GIVEN TASK 1 -
In the rows, turn the part that opens with the line containing "Page size: 1241x1754." and closes with the final line of the rows into a numbered list, leaving out any blank lines.

QUOTED TEXT -
[Scipy-svn] r4397 - in trunk/scipy/cluster: . tests

scipy-svn at scipy.org scipy-svn at scipy.org
Fri May 30 16:30:29 EDT 2008


Author: damian.eads
Date: 2008-05-30 15:30:15 -0500 (Fri, 30 May 2008)
New Revision: 4397

Modified:
   trunk/scipy/cluster/hierarchy.py
   trunk/scipy/cluster/tests/test_hierarchy.py
Log:
Fixed bug in hierarchy.is_valid_linkage. Wrote tests for hierarchy.numobs.

Modified: trunk/scipy/cluster/hierarchy.py
===================================================================
--- trunk/scipy/cluster/hierarchy.py	2008-05-30 19:36:47 UTC (rev 4396)
+++ trunk/scipy/cluster/hierarchy.py	2008-05-30 20:30:15 UTC (rev 4397)
@@ -1735,12 +1735,13 @@
             else:
                 raise ValueError('Linkage matrix must have 4 columns.')
         n = Z.shape[0]
-        if not ((Z[:,0]-xrange(n-1, n*2-1) < 0).any()) or \
-           not (Z[:,1]-xrange(n-1, n*2-1) < 0).any():
-            if name:
-                raise ValueError('Linkage \'%s\' contains negative indices.' % name)
-            else:
-                raise ValueError('Linkage contains negative indices.')
+        if n > 1:
+            if ((Z[:,0] < 0).any() or
+                (Z[:,1] < 0).any()):
+                if name:
+                    raise ValueError('Linkage \'%s\' contains negative indices.' % name)
+                else:
+                    raise ValueError('Linkage contains negative indices.')
     except Exception, e:
         if throw:
             raise
@@ -1805,7 +1806,7 @@
     return valid
 
 
-def is_valid_dm(D, t=0.0):
+def is_valid_dm(D, tol=0.0, throw=False, name="D"):
     """
     is_valid_dm(D)
 
@@ -1813,12 +1814,12 @@
       Distance matrices must be 2-dimensional numpy arrays containing
       doubles. They must have a zero-diagonal, and they must be symmetric.
 
-    is_valid_dm(D, t)
+    is_valid_dm(D, tol)
 
       Returns True if the variable D passed is a valid distance matrix.
       Small numerical differences in D and D.T and non-zeroness of the
       diagonal are ignored if they are within the tolerance specified
-      by t.
+      by tol.
 
     is_valid_dm(..., warning=True, name='V')
 
@@ -1841,6 +1842,7 @@
                 raise TypeError('\'%s\' passed as a distance matrix is not a numpy array.' % name)
             else:
                 raise TypeError('Variable is not a numpy array.')

GIVEN TASK 2 -
From the SciPy commit notice above, reproduce word for word the part that opens with the words "Returns True if" and closes with "a numpy array.')".

DATA EXCERPTS -

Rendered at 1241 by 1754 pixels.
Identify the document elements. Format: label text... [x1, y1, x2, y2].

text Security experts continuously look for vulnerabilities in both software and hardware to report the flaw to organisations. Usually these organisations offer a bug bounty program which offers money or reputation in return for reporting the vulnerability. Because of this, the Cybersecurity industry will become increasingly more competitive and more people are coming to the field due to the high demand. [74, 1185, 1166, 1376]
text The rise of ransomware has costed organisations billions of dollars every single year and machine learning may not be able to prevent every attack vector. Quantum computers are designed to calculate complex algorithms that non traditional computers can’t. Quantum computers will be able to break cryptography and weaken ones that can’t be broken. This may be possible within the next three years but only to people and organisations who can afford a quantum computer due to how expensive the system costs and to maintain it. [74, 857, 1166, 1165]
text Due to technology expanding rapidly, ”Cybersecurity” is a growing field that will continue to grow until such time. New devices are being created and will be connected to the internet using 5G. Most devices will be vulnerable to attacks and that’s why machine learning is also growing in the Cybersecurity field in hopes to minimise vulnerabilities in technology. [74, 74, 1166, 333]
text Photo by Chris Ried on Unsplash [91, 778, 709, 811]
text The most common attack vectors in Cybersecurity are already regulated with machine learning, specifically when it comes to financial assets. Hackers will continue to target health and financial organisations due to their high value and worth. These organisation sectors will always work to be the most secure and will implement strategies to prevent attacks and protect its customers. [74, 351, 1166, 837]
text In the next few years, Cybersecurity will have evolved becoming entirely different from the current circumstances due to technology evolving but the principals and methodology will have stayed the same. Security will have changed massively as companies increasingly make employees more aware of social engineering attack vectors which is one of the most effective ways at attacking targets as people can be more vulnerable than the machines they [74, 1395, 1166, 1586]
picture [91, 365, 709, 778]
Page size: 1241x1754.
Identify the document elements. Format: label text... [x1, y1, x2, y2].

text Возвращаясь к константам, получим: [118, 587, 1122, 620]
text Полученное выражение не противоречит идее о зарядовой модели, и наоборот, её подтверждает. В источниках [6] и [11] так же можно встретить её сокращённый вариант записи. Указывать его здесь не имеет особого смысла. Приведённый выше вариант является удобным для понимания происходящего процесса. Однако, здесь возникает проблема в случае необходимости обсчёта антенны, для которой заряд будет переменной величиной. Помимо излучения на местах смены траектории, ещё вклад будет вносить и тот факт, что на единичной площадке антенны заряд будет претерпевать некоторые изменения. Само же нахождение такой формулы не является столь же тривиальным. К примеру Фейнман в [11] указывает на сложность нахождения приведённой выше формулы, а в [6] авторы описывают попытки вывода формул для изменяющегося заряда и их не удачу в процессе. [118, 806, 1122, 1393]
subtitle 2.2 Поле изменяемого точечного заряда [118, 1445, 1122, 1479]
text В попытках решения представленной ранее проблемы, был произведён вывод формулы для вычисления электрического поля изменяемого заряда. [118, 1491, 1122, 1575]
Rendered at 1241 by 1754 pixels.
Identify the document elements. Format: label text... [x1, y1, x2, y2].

RESPONSE 1 -
1. Page size: 1241x1754.
2. Identify the document elements. Format: label text... [x1, y1, x2, y2].
3. text Возвращаясь к константам, получим: [118, 587, 1122, 620]
4. text Полученное выражение не противоречит идее о зарядовой модели, и наоборот, её подтверждает. В источниках [6] и [11] так же можно встретить её сокращённый вариант записи. Указывать его здесь не имеет особого смысла. Приведённый выше вариант является удобным для понимания происходящего процесса. Однако, здесь возникает проблема в случае необходимости обсчёта антенны, для которой заряд будет переменной величиной. Помимо излучения на местах смены траектории, ещё вклад будет вносить и тот факт, что на единичной площадке антенны заряд будет претерпевать некоторые изменения. Само же нахождение такой формулы не является столь же тривиальным. К примеру Фейнман в [11] указывает на сложность нахождения приведённой выше формулы, а в [6] авторы описывают попытки вывода формул для изменяющегося заряда и их не удачу в процессе. [118, 806, 1122, 1393]
5. subtitle 2.2 Поле изменяемого точечного заряда [118, 1445, 1122, 1479]
6. text В попытках решения представленной ранее проблемы, был произведён вывод формулы для вычисления электрического поля изменяемого заряда. [118, 1491, 1122, 1575]
7. Rendered at 1241 by 1754 pixels.
8. Identify the document elements. Format: label text... [x1, y1, x2, y2].

RESPONSE 2 -
Returns True if the variable D passed is a valid distance matrix.
       Small numerical differences in D and D.T and non-zeroness of the
       diagonal are ignored if they are within the tolerance specified
-      by t.
+      by tol.
 
     is_valid_dm(..., warning=True, name='V')
 
@@ -1841,6 +1842,7 @@
                 raise TypeError('\'%s\' passed as a distance matrix is not a numpy array.' % name)
             else:
                 raise TypeError('Variable is not a numpy array.')